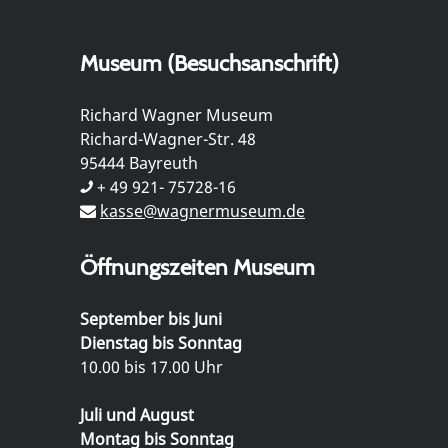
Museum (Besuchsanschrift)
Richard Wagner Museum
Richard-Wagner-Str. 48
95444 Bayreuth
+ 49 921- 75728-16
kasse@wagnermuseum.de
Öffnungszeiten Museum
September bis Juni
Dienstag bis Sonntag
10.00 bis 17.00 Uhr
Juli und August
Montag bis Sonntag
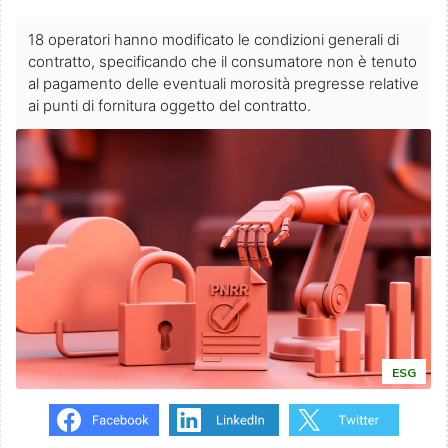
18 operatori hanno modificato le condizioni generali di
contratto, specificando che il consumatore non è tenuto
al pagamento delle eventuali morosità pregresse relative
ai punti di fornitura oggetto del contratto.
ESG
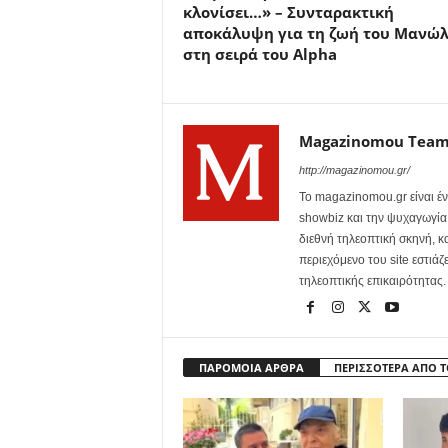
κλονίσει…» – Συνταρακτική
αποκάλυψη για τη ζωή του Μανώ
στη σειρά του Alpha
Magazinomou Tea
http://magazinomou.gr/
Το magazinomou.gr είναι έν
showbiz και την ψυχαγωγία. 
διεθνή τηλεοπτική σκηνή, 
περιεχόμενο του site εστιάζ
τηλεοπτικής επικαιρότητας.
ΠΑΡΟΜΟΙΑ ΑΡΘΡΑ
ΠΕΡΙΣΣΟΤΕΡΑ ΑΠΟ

::::::

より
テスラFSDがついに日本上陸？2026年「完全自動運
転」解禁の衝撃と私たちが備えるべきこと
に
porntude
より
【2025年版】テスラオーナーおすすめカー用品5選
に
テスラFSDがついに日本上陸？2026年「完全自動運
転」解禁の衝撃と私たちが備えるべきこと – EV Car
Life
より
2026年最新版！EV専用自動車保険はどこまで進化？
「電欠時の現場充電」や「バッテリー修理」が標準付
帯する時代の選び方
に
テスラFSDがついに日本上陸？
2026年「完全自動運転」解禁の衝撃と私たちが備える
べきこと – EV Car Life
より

::::::

_WHAT YOU NEED TO DO_.
Reproduce the text of the items starting at the line that contains "Museum (Besuchsanschrift)" and ending at the line that contains "ΠΕΡΙΣΣΟΤΕΡΑ ΑΠΟ", and leave out the picture markers.

_REPLY TO THE EXERCISE_.
Museum (Besuchsanschrift)
Richard Wagner Museum
Richard-Wagner-Str. 48
95444 Bayreuth
+ 49 921- 75728-16
kasse@wagnermuseum.de
Öffnungszeiten Museum
September bis Juni
Dienstag bis Sonntag
10.00 bis 17.00 Uhr
Juli und August
Montag bis Sonntag
18 operatori hanno modificato le condizioni generali di
contratto, specificando che il consumatore non è tenuto
al pagamento delle eventuali morosità pregresse relative
ai punti di fornitura oggetto del contratto.
ESG
κλονίσει…» – Συνταρακτική
αποκάλυψη για τη ζωή του Μανώ
στη σειρά του Alpha
Magazinomou Tea
http://magazinomou.gr/
Το magazinomou.gr είναι έν
showbiz και την ψυχαγωγία. 
διεθνή τηλεοπτική σκηνή, 
περιεχόμενο του site εστιάζ
τηλεοπτικής επικαιρότητας.
ΠΑΡΟΜΟΙΑ ΑΡΘΡΑ
ΠΕΡΙΣΣΟΤΕΡΑ ΑΠΟ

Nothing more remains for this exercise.